Paralegal courses can be VERY interesting...I took one at the University of Nevada-Las Vegas and it was excellent. Rigorous, but it was done in one semester. I quickly got an entry-level job at a small law firm as a receptionist/paralegal, but I really spent more time as a receptionist and just assisted the senior paralegal there. Later, they fired the firm that had been doing their "court running" work for them (people who shlep forms and motions and what have you from courthouse to law firms and back again), and loved it.

If you are in a large U.S. city, your chances for getting work will be GREATLY enhanced if you have decent Spanish. You should have strong computer skills with Word, and be able to do some transcription work via a dictaphone. You must also be good at dealing with impatient, arrogant, egotistical lawyers who treat you like crap...I'm not kidding here. One of my jobs was to clean up human feces left by homeless people who would camp out near the office at night and leave their "deposits" literally at our front door.
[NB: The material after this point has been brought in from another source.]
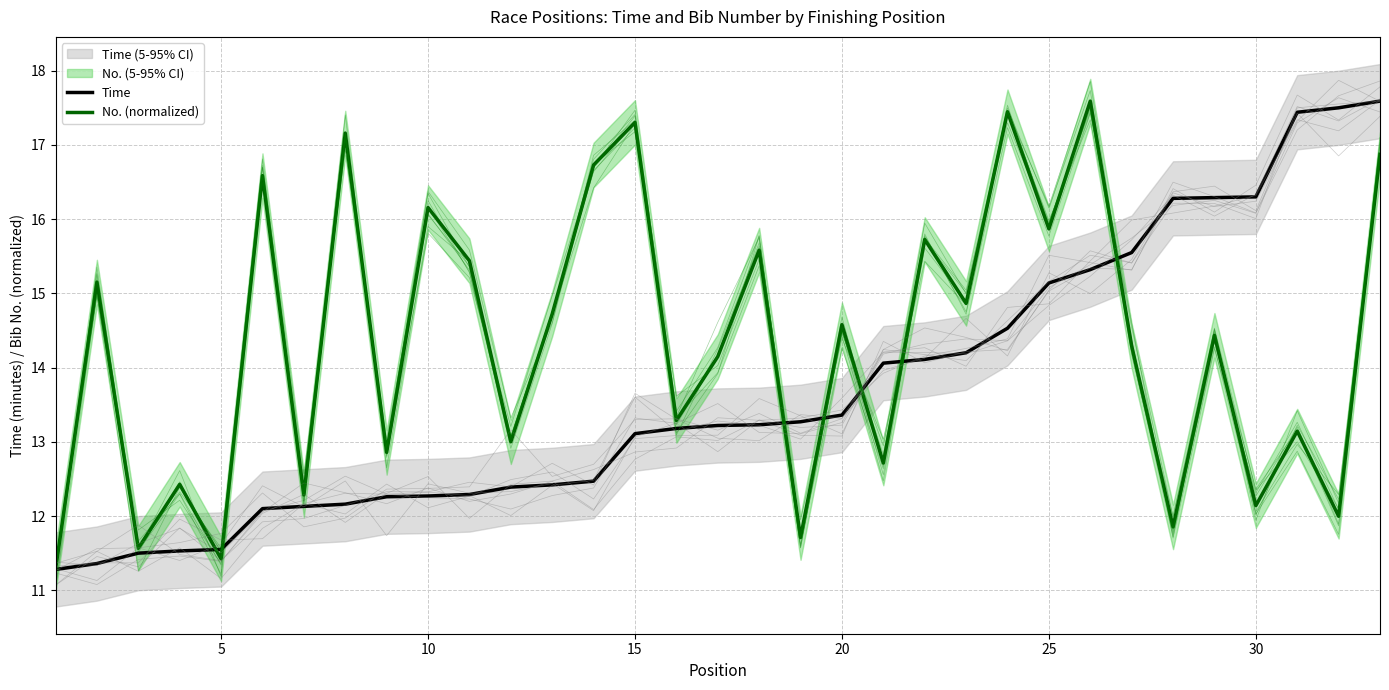

Is it true that Time equals 20.5 at 30?

False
Although I learned a great deal from it, for me it didn't work out well in the end. Depending on what kind of law firm you get into and what kind of law you're working with, you're not likely to start out doing much research at first...you'll only get to do that after you've paid your dues for at least two years. The first two years you'll be making very little money, then if you can hack it past that stage, you'll be able to move onto your next job. Then, when you hit the five year mark of experience, you'll be able to move again and get into the high paying end of it.

You might consider legal secretary work, as that is very heavy on word processing, and knowing just the right forms to fill out and how to fill them out, rather than slogging through five years of junk before you're trusted. Good luck!